The WPJ

The Credit Crunch and the Pain of Deleveraging

Residential News » Residential Real Estate Edition | By NATIONAL ASSOCIATION OF REALTORS | October 29, 2008 5:00 PM ET


We're currently experiencing a credit crunch: credit is not flowing. It isn't flowing because the banks are holding onto whatever cash they have. Banks are holding the cash, rather than lending, in order to be able to meet the unpleasant shock of debt deleveraging. The goal of last week's Treasury disbursement of $125 billion to the nine largest banks, and the additional $125 billion made available to other lending institutions was to help lenders do the business that they were set up to do - that is, lending. Yet, the lenders still appear to be very hesitant of letting loose any of their capital. Why?

Leveraging is a term for expanding the power of borrowing. Let's say you save up $1,000 in order to invest. While that's nothing to sneeze at, if you are able to borrow using your $1,000 as collateral then you expand your buying power. If you buy assets considered absolute solid, then you can borrow even more using what you just purchased as additional collateral. Borrowing on top of borrowing - that is the power of magnifying returns on investments.

Consider your initial $1,000. If you can leverage it up to $50,000 from borrowing on top of borrowing, then even a puny 1% return on a $50,000 bet will return a cool $500 on your initial bet. If the borrowing cost is cheap and if the return can be generated in a short time, the interest cost becomes a non-factor. As long as there is a positive return all is good. If this very high leveraging is legally prohibited, then simply do it off the balance-sheet, as was often done by many lending institutions.

But what happens if there is a negative shock and there is a loss in your investment? Your $50,000 bet turns a bit sour and is now worth $48,000. This modest decline in itself does not appear too worrying as it would occur under any normal market fluctuations. However, if the most of the $50,000 was borrowed, with you starting from only $1,000 as in the example above, then you are in a deep hole - not only losing all of your initial $1,000 but also unable to fully pay off all your creditors.

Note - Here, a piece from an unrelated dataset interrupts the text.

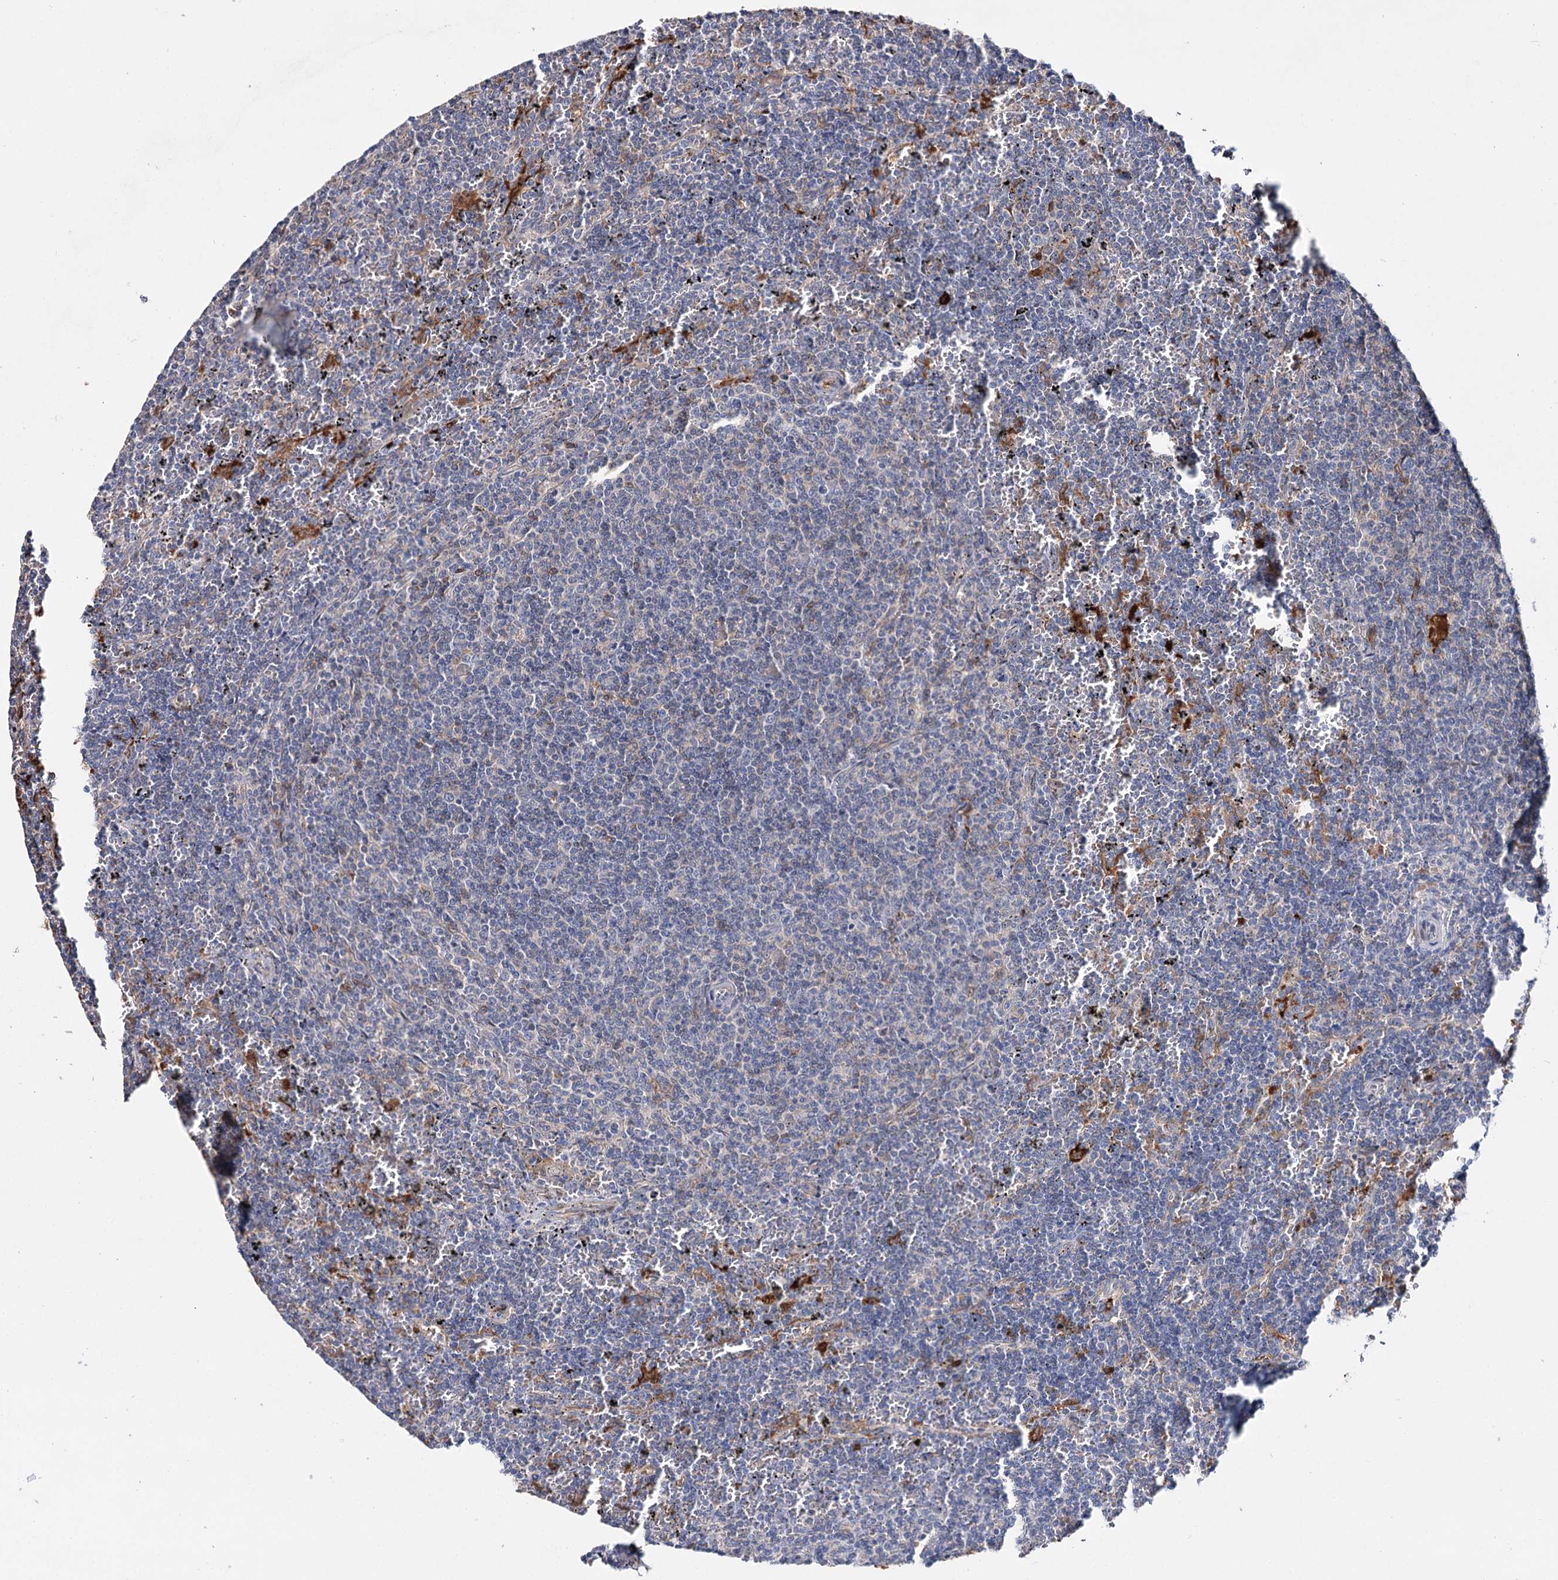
{"staining": {"intensity": "negative", "quantity": "none", "location": "none"}, "tissue": "lymphoma", "cell_type": "Tumor cells", "image_type": "cancer", "snomed": [{"axis": "morphology", "description": "Malignant lymphoma, non-Hodgkin's type, Low grade"}, {"axis": "topography", "description": "Spleen"}], "caption": "Protein analysis of malignant lymphoma, non-Hodgkin's type (low-grade) displays no significant positivity in tumor cells.", "gene": "CFAP46", "patient": {"sex": "female", "age": 50}}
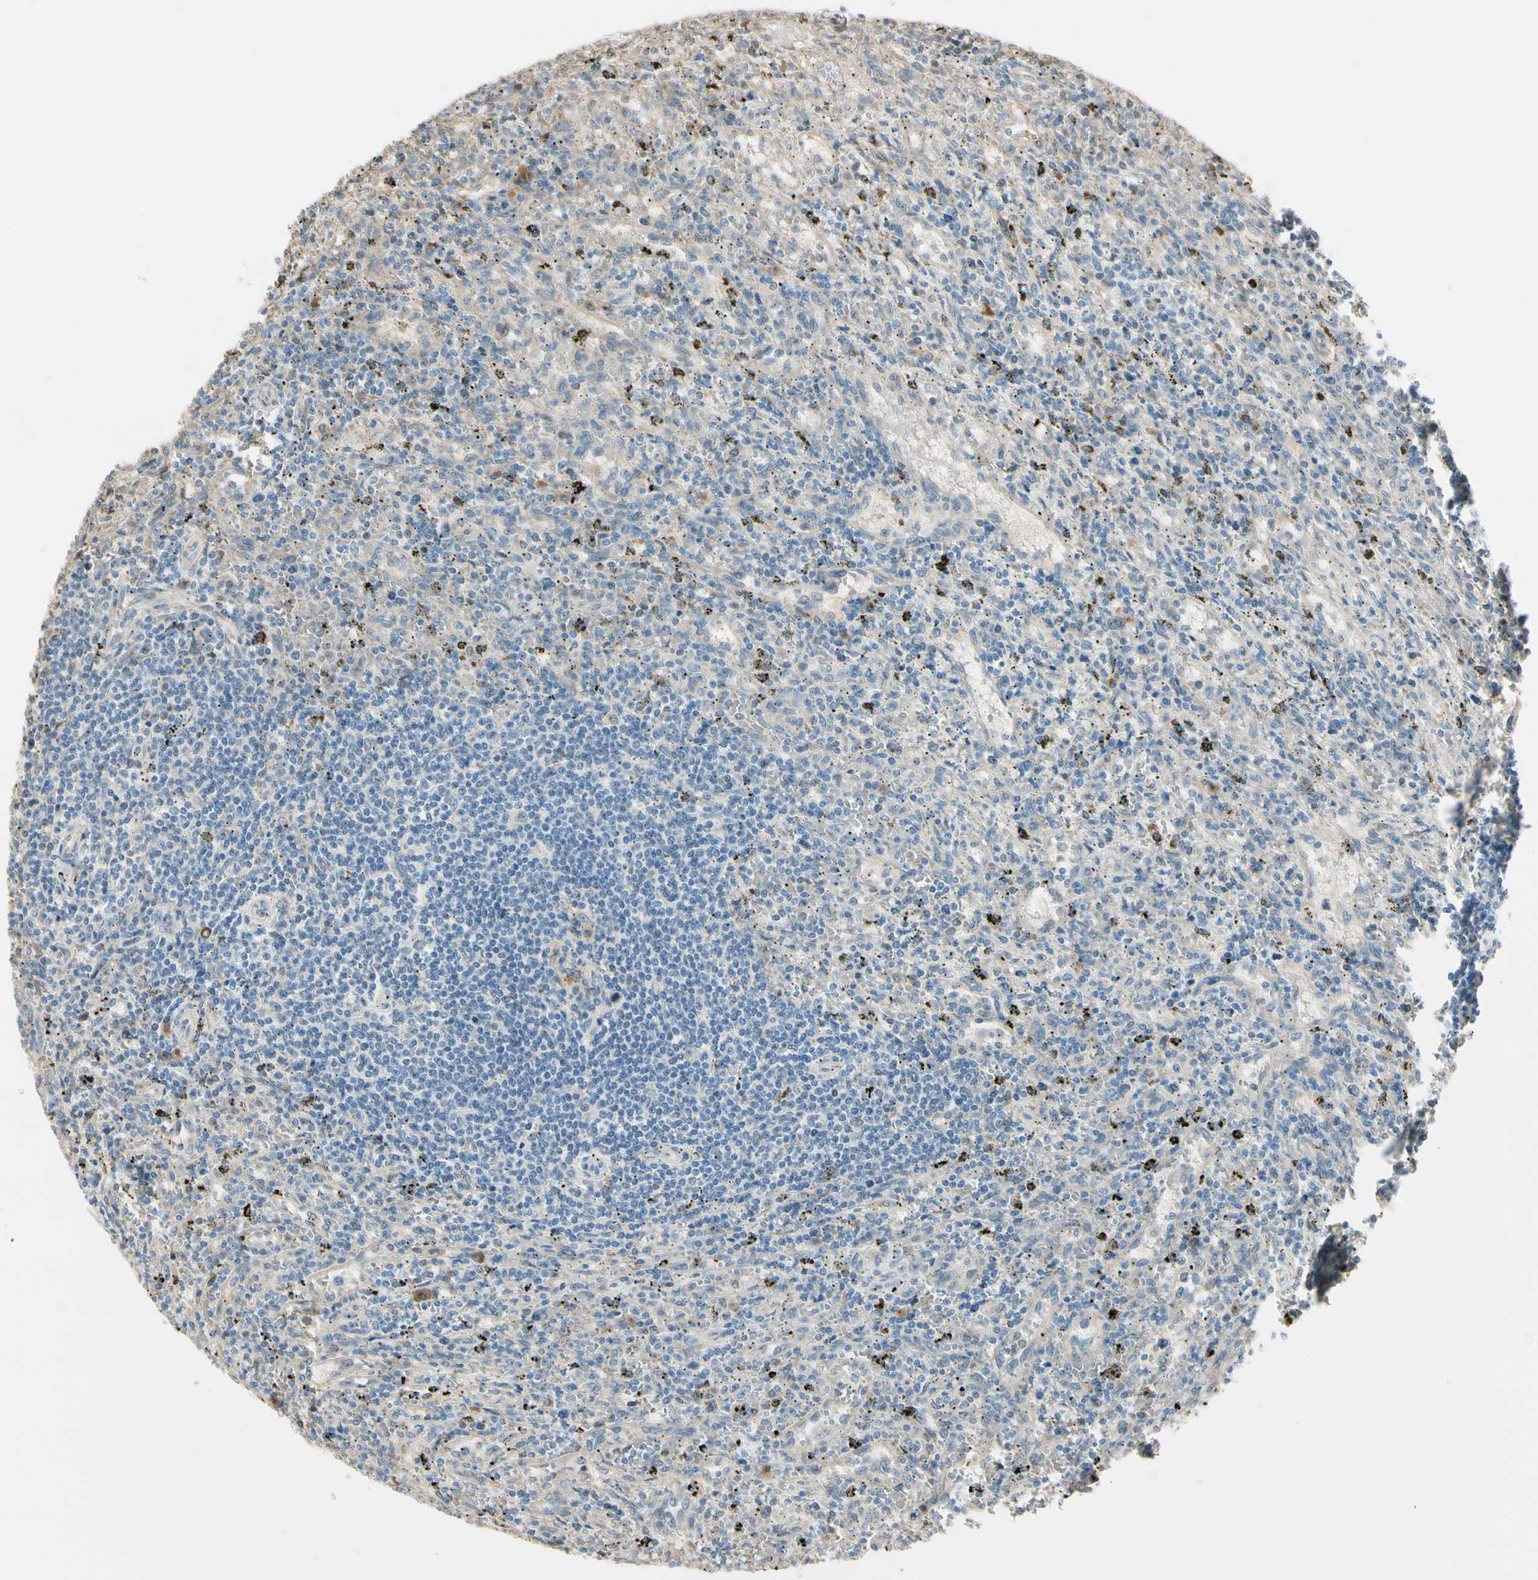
{"staining": {"intensity": "negative", "quantity": "none", "location": "none"}, "tissue": "lymphoma", "cell_type": "Tumor cells", "image_type": "cancer", "snomed": [{"axis": "morphology", "description": "Malignant lymphoma, non-Hodgkin's type, Low grade"}, {"axis": "topography", "description": "Spleen"}], "caption": "IHC histopathology image of human lymphoma stained for a protein (brown), which shows no positivity in tumor cells.", "gene": "NUCB2", "patient": {"sex": "male", "age": 76}}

If you are able to borrow temporarily to rollover the debt, then you are fine - but only temporarily until the next debt rollover time. If the debt cannot be rolled-over as creditors have lost confidence in you, then you are wiped out with some of the counterparty lenders not getting paid. If these counterparty lenders had also borrowed on top of borrowing, then they would also be completely wiped out...with further parties not getting paid. This type of default shock wave can sound right up the line.

To lessen the default worry, the lenders also developed an insurance called credit default swaps. This insurance, which has rapidly and greatly surged since the turn of the decade from a $1 trillion market to a now-$60 trillion market, permitted people to be guaranteed payment if the original borrower were to go belly up. But what happens if the issuer of the credit default swap is also the one going belly up because they too had borrowed too much?

Not meeting any of the creditors means bankruptcy. Faced with that, would lending institutions hoard what remaining cash they have or give that capital up in the hopes that the next borrower can repay on quick notice? To raise the stakes further, what if the remaining cash was from the bank deposits or money market accounts of everyday people, who could panic over insolvency and start to withdraw? With lenders and Wall Street firms all entangled in the game of high leverage, a minor disruption in defaults had the potential to quickly snowball into a massive credit problem - and that is exactly what happened.

Warren Buffet has labeled the recent past Wall Street play of high leverage, derivative instruments, synthetic default swaps, and other hard to understand jargon as financial weapons of mass destruction. He stayed away from these complex investment vehicles because it was an accident waiting to unravel the whole financial system.

I also remember my conversation with Dr. Dewey Daane, who served as Fed Governor during the Paul Volker years. His greatest worry as relayed to me early this year was over the complexity of borrowing and outrageously high leverage that just defied any sensible economic logic.

The Treasury Department's $700 billion plan is to recapitalize banks and restore banking confidence. The current hoarding of cash by banks prevents profitable businesses from expanding and smart entrepreneurs from starting new businesses. We need to return to the normal business of lending. However, the lending must come with better oversight and with limits on leveraging so that small accidents do not cause a massive hemorrhaging of the financial system. Now that the lenders are getting cash from the Treasury, careful monitoring and the protection of taxpayers' money are a must.

Fortunately, there appears to be some market movement for improvement. The LIBOR rates remain elevated still, but have move down from last week. In addition, the Oracle of Omaha Mr. Buffet opined last Friday that he is now moving his money into the market. We are living in highly uncertain times, but perhaps the worst in the financial market disruptions is over or nearing their end.